Hacker News new | ask | show | jobs
by wvenable 3166 days ago
> Sparse heterogeneous data is often the type of data stored in NoSQL dbs.

I still can't imagine what sparse heterogeneous data exists in the world that makes sense to store. Any type of querying or processing requires some kind of structure (even if implicit in the code) which you can just put in different table structures.

You have to make sense of data to process it and that kind of implies a structure, doesn't it? Am I missing some obvious example of heterogeneous data?

2 comments

Customer Analytical Record / Feature Engineering Store

One customer column, tens of thousands of attribute columns.

If you need everything about a customer it is a single, O(1) fetch operation which makes it perfect for driving chat bots, call centres, websites, operational decisioning engines, dashboards etc. Almost every large company will have one of these.

You can't really do it in relational systems properly because (a) you hit the column limit, (b) often it is sparse i.e. lots of NULLs everywhere, (c) you need this system to be distributed since it often gets a lot of load.

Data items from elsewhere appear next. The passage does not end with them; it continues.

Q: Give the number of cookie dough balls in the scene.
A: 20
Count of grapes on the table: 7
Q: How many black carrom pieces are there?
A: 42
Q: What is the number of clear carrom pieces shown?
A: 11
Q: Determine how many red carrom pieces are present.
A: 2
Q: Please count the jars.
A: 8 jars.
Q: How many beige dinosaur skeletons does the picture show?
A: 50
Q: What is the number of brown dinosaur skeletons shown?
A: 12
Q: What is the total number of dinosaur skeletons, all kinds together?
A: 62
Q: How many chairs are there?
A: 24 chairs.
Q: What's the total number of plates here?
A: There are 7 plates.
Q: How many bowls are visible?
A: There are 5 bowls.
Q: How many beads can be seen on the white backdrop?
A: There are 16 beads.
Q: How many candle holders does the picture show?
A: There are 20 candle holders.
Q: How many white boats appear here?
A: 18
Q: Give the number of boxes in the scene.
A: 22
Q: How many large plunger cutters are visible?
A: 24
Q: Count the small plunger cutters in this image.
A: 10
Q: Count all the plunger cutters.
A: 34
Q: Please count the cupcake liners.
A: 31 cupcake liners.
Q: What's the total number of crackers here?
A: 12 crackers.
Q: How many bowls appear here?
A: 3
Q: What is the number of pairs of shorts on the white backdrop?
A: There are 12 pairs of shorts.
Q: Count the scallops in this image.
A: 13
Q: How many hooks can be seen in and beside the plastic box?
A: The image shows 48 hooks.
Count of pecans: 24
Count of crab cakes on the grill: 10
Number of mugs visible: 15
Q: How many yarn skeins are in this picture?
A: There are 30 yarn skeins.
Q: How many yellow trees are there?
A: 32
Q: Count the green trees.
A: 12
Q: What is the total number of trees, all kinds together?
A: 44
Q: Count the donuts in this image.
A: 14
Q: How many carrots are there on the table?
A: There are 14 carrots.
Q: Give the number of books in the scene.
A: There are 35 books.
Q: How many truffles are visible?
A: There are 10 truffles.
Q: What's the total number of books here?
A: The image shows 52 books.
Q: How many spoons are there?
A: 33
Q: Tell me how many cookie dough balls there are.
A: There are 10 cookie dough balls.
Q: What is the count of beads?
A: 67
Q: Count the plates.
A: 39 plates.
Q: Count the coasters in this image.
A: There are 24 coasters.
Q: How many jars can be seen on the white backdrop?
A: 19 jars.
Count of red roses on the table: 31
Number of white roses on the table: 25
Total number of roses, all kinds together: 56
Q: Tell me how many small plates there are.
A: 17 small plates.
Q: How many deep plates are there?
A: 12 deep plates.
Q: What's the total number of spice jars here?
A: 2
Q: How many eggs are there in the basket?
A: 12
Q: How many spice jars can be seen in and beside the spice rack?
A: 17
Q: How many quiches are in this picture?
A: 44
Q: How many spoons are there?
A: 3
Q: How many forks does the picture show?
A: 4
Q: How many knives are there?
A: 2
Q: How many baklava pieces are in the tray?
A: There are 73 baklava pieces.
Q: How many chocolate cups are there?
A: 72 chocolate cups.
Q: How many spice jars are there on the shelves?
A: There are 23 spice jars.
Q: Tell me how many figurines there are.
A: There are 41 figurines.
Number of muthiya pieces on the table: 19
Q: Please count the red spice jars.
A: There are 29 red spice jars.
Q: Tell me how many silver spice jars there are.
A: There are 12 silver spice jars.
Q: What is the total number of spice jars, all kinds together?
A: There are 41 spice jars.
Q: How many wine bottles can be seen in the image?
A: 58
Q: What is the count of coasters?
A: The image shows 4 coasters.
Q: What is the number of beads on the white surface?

What would the attribute columns consist of? My experience has been with named columns defined individually by humans, of which I've never seen more than a few hundred; how do you get tens of thousands? Are they a different kind of thing?
Most companies who do it purely by humans can easily get into the thousands of attributes. Have seen it many times before where you hit the column limit of a SQL database.

But where you get into tens/hundreds of thousands is when you have machine learning models automatically selecting and storing important features from the data.

Tick (market) data is another good example of this. A given 'Tick' is just an event that can have any of up to thousands of different attributes set (often just a handful).